Dataset entries:

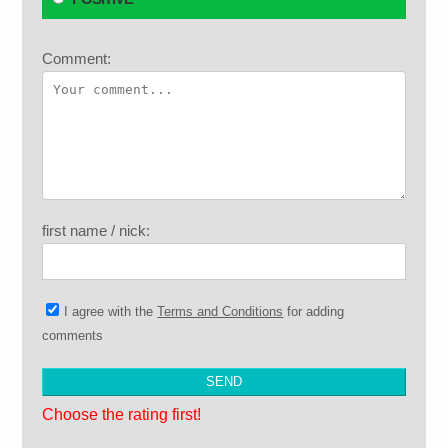
Comment:
first name / nick:
I agree with the
Terms and Conditions
for adding
comments
Choose the rating first!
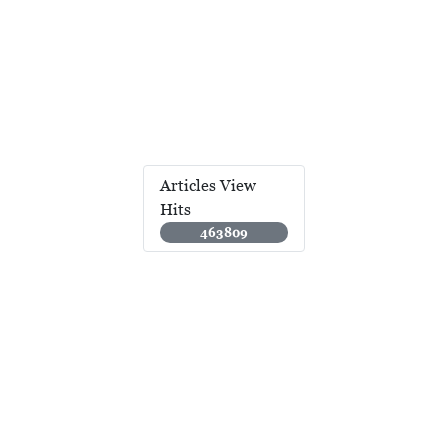
Articles View
Hits
463809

Work to be completed ▸
Reproduce the text of every row above word for word, keeping the original line breaks. Leave the pictures out.

Answer to this task ▸
Comment:
first name / nick:
I agree with the
Terms and Conditions
for adding
comments
Choose the rating first!
Articles View
Hits
463809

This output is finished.